Stored data
Segment Open

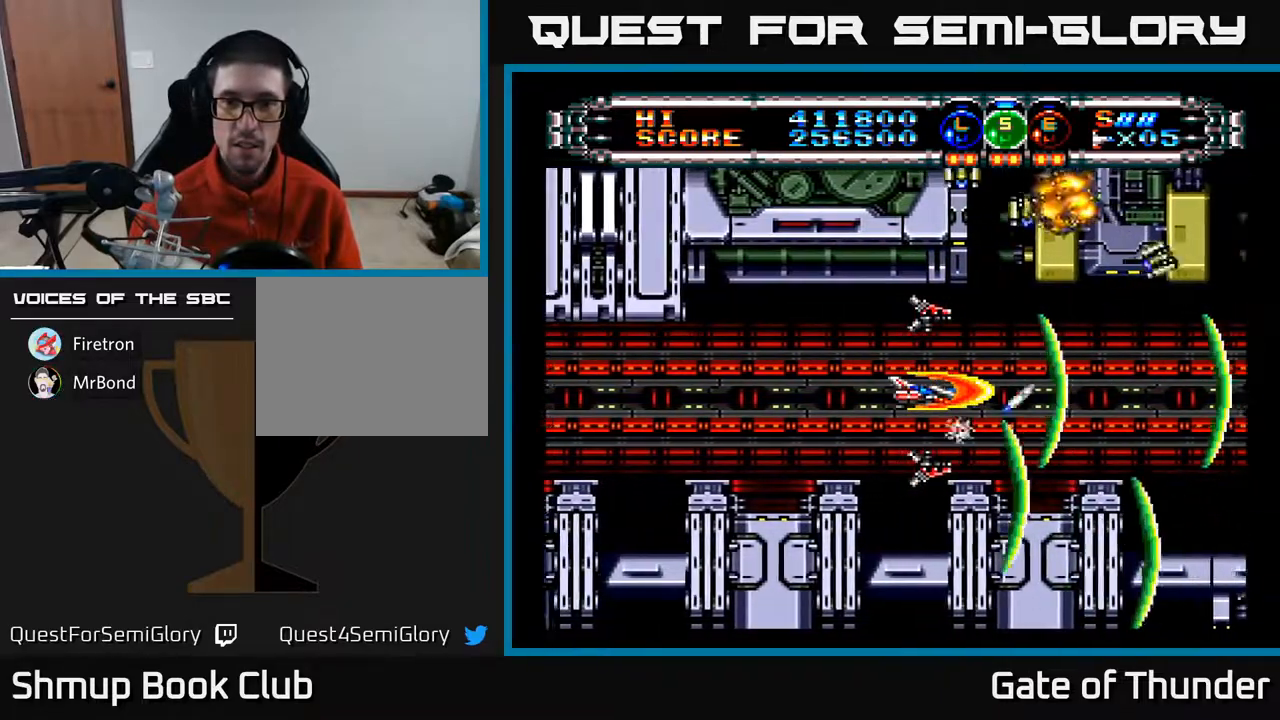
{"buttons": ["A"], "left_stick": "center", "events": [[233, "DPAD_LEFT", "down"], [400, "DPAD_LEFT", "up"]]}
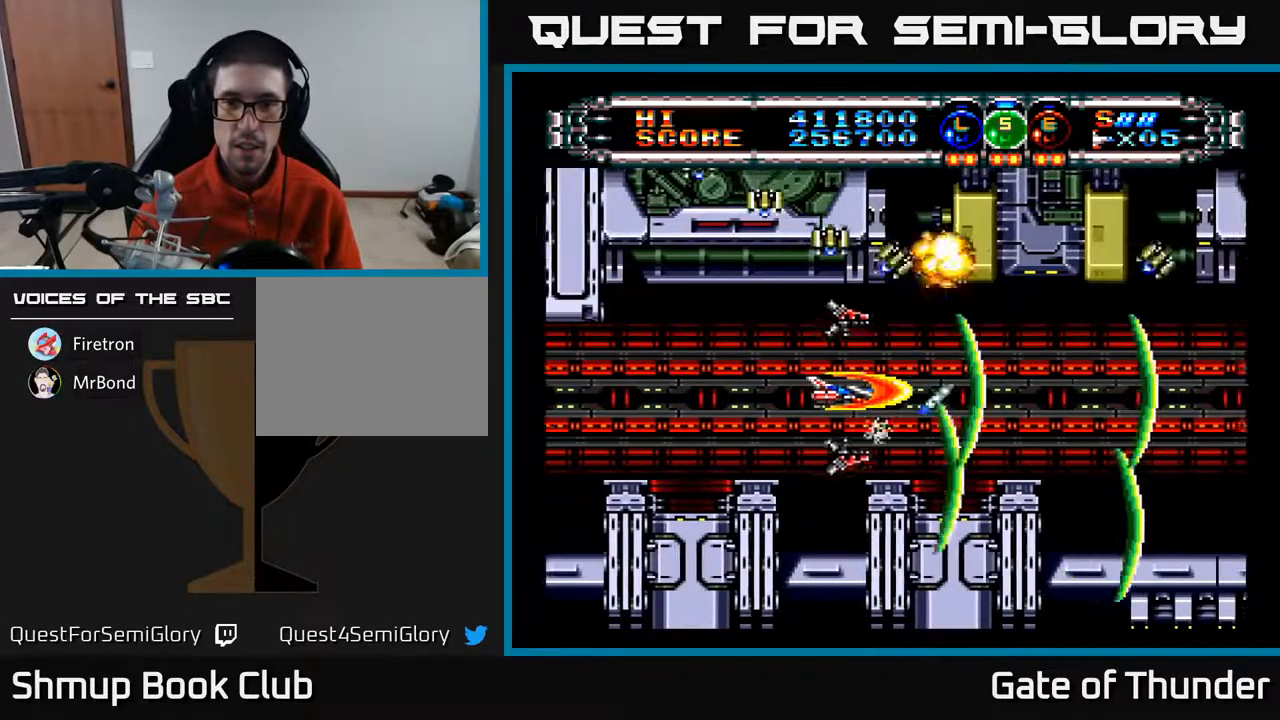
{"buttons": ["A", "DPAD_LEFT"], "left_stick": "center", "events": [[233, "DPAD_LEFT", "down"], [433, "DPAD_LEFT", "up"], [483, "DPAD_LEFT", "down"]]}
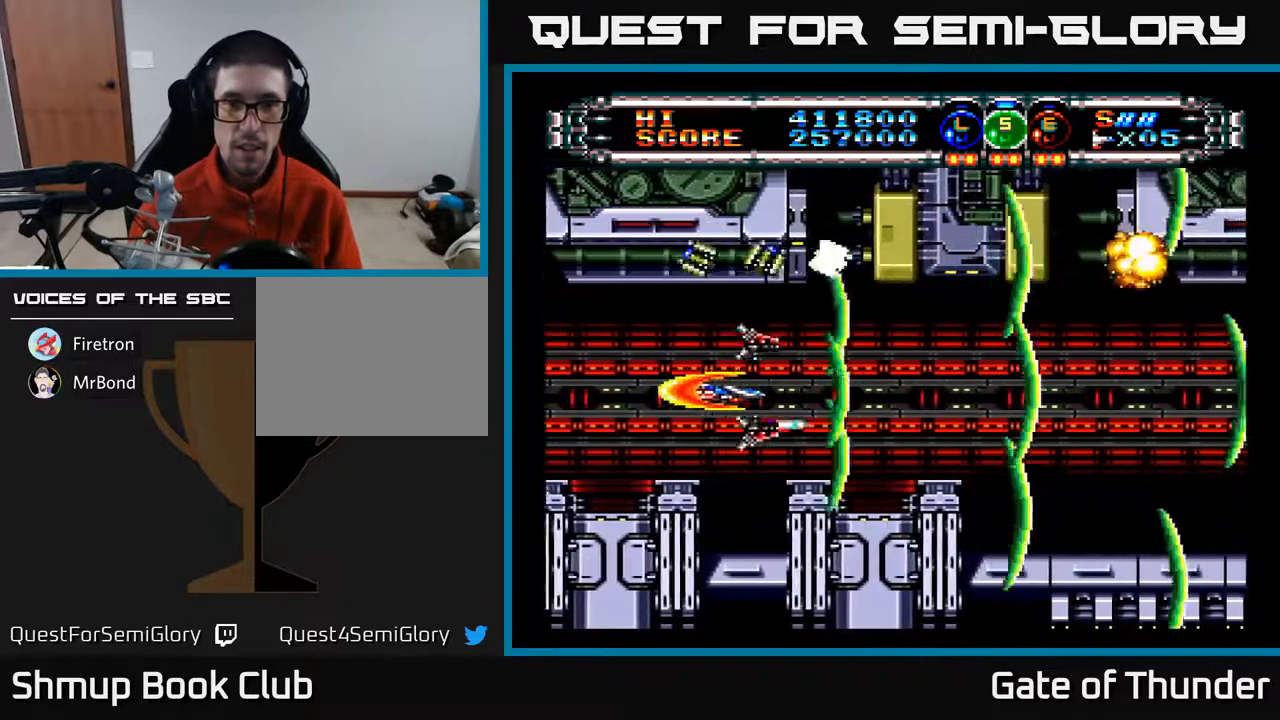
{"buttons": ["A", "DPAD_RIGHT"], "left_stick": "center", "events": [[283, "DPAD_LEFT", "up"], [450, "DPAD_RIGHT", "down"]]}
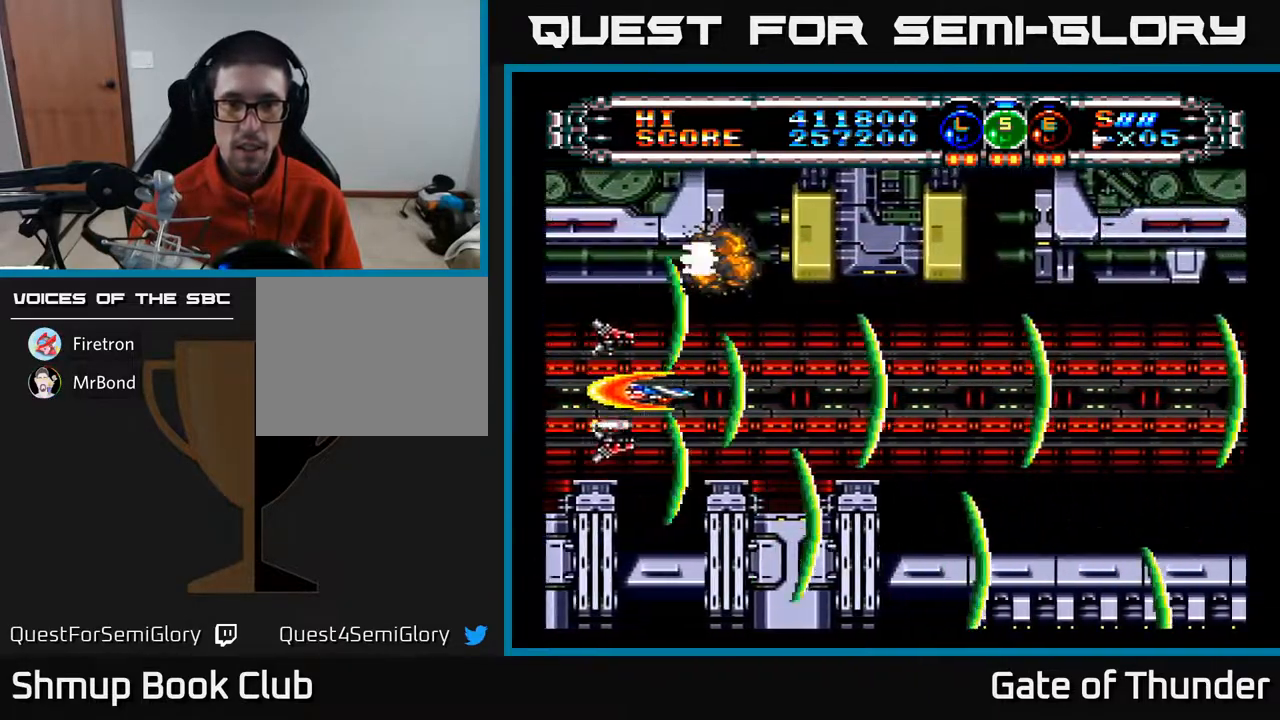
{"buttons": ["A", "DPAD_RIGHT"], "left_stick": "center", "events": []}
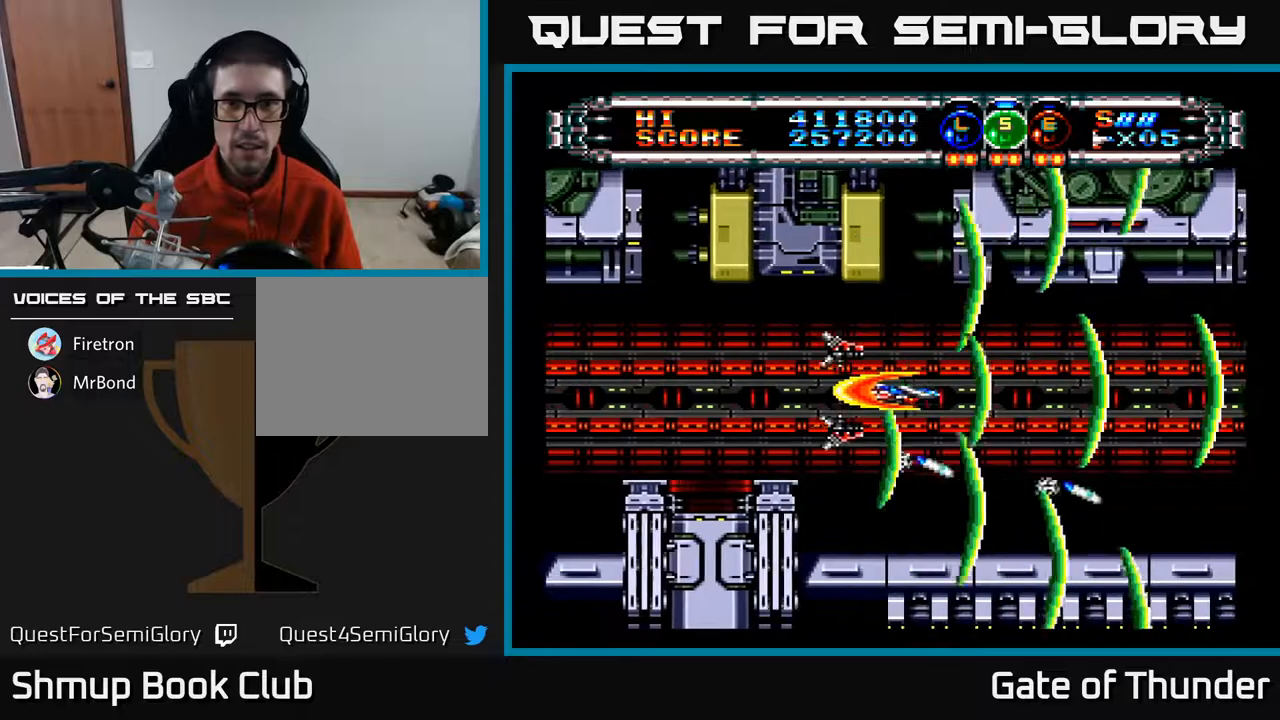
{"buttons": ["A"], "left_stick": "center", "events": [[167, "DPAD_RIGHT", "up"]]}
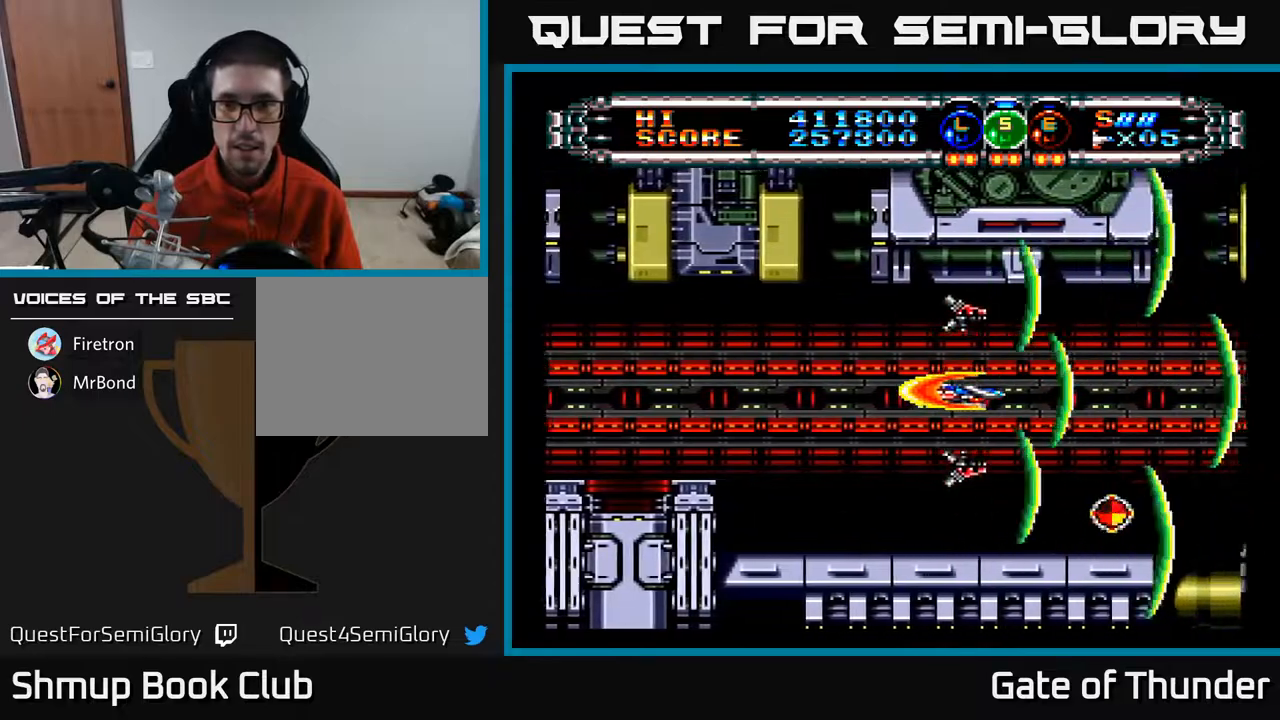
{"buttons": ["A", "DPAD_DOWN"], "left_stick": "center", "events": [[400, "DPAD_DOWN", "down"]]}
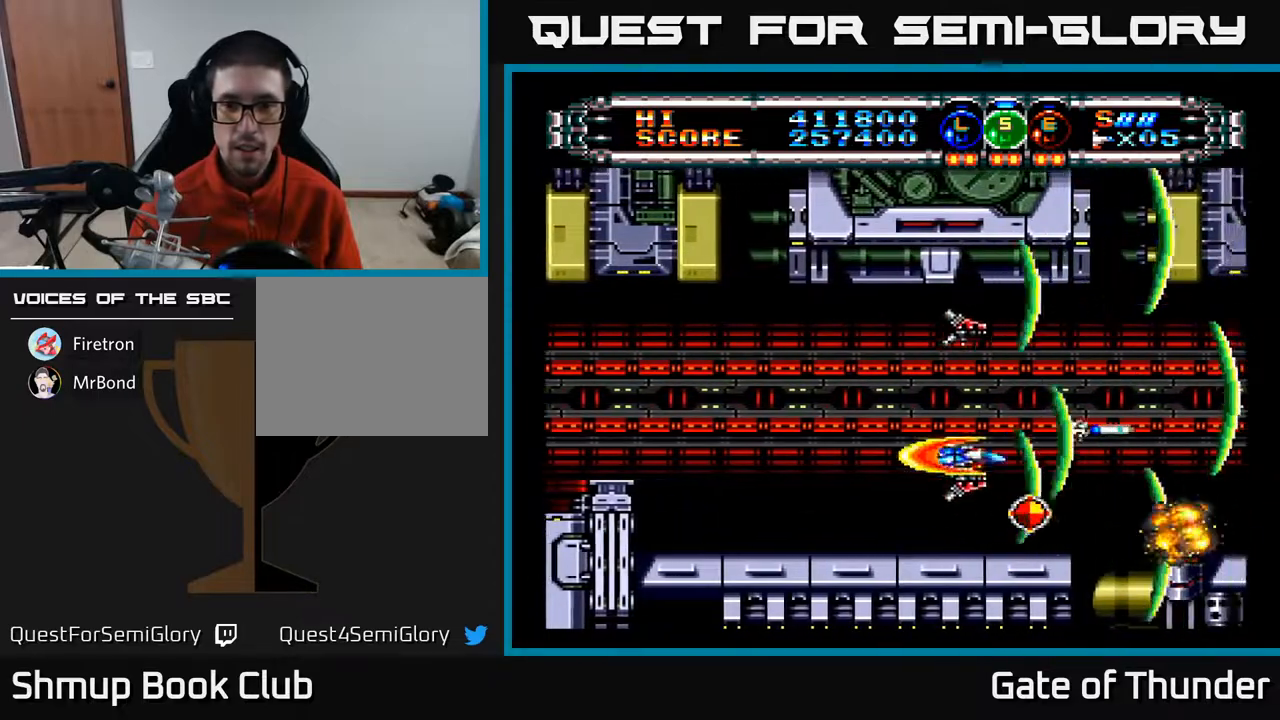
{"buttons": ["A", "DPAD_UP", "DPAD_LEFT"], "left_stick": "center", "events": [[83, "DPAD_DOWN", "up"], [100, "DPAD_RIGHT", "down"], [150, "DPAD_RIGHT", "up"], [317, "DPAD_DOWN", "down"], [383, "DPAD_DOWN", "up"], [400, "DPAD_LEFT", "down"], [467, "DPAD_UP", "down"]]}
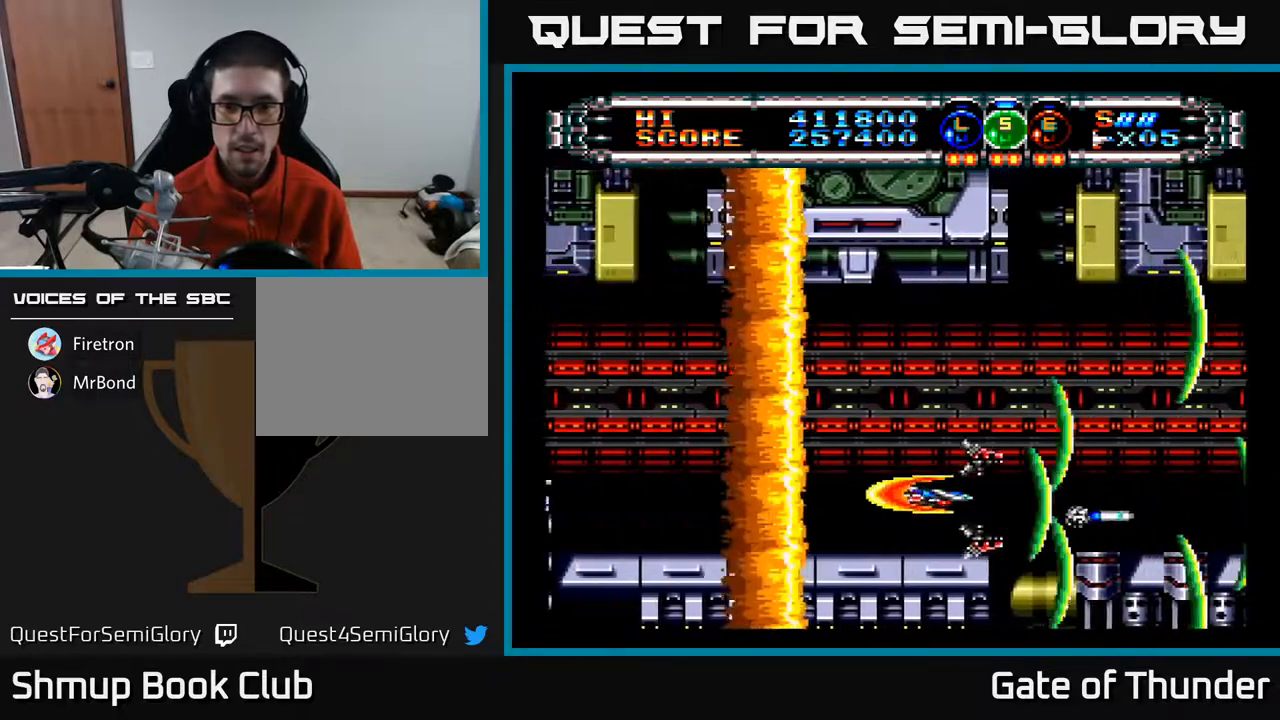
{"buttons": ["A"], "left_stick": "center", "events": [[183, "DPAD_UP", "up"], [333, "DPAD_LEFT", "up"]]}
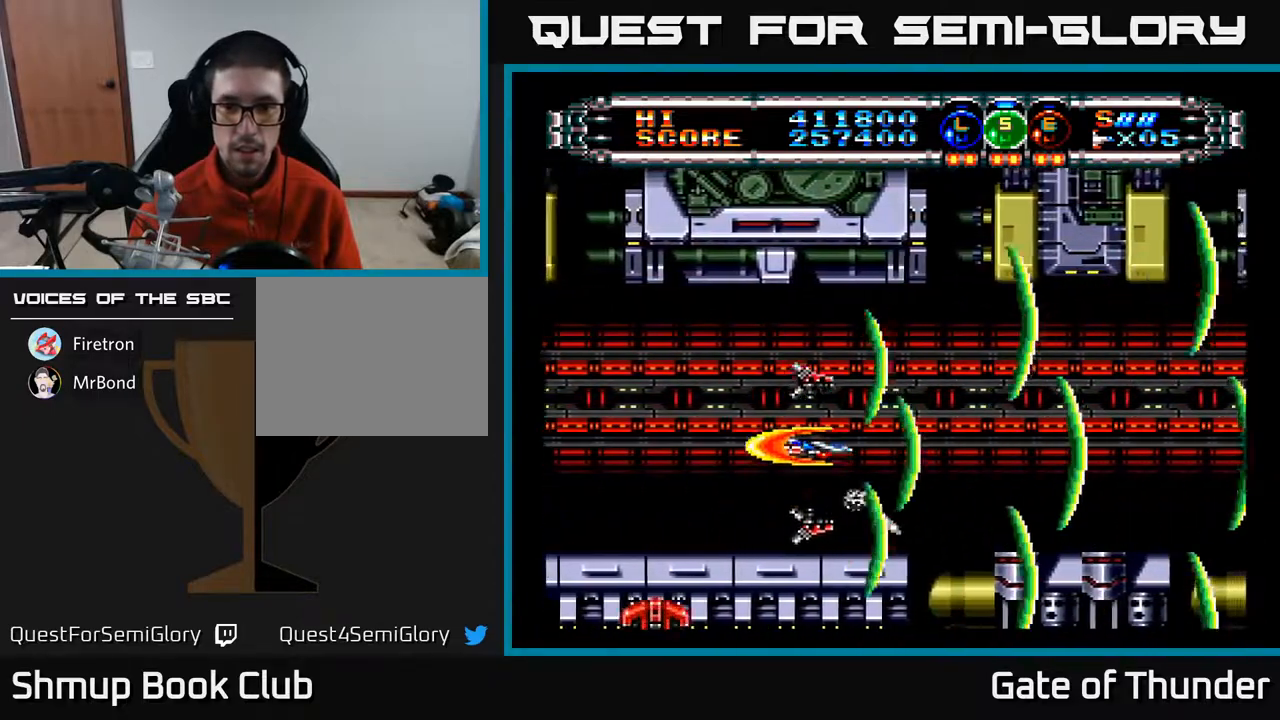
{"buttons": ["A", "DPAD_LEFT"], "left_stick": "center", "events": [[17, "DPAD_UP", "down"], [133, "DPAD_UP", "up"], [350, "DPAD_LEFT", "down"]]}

Segment Closed

#### What you have to do
Each record must appear again exactly as written above, without its pictures.

#### The completed task
{"buttons": ["A"], "left_stick": "center", "events": [[233, "DPAD_LEFT", "down"], [400, "DPAD_LEFT", "up"]]}
{"buttons": ["A", "DPAD_LEFT"], "left_stick": "center", "events": [[233, "DPAD_LEFT", "down"], [433, "DPAD_LEFT", "up"], [483, "DPAD_LEFT", "down"]]}
{"buttons": ["A", "DPAD_RIGHT"], "left_stick": "center", "events": [[283, "DPAD_LEFT", "up"], [450, "DPAD_RIGHT", "down"]]}
{"buttons": ["A", "DPAD_RIGHT"], "left_stick": "center", "events": []}
{"buttons": ["A"], "left_stick": "center", "events": [[167, "DPAD_RIGHT", "up"]]}
{"buttons": ["A", "DPAD_DOWN"], "left_stick": "center", "events": [[400, "DPAD_DOWN", "down"]]}
{"buttons": ["A", "DPAD_UP", "DPAD_LEFT"], "left_stick": "center", "events": [[83, "DPAD_DOWN", "up"], [100, "DPAD_RIGHT", "down"], [150, "DPAD_RIGHT", "up"], [317, "DPAD_DOWN", "down"], [383, "DPAD_DOWN", "up"], [400, "DPAD_LEFT", "down"], [467, "DPAD_UP", "down"]]}
{"buttons": ["A"], "left_stick": "center", "events": [[183, "DPAD_UP", "up"], [333, "DPAD_LEFT", "up"]]}
{"buttons": ["A", "DPAD_LEFT"], "left_stick": "center", "events": [[17, "DPAD_UP", "down"], [133, "DPAD_UP", "up"], [350, "DPAD_LEFT", "down"]]}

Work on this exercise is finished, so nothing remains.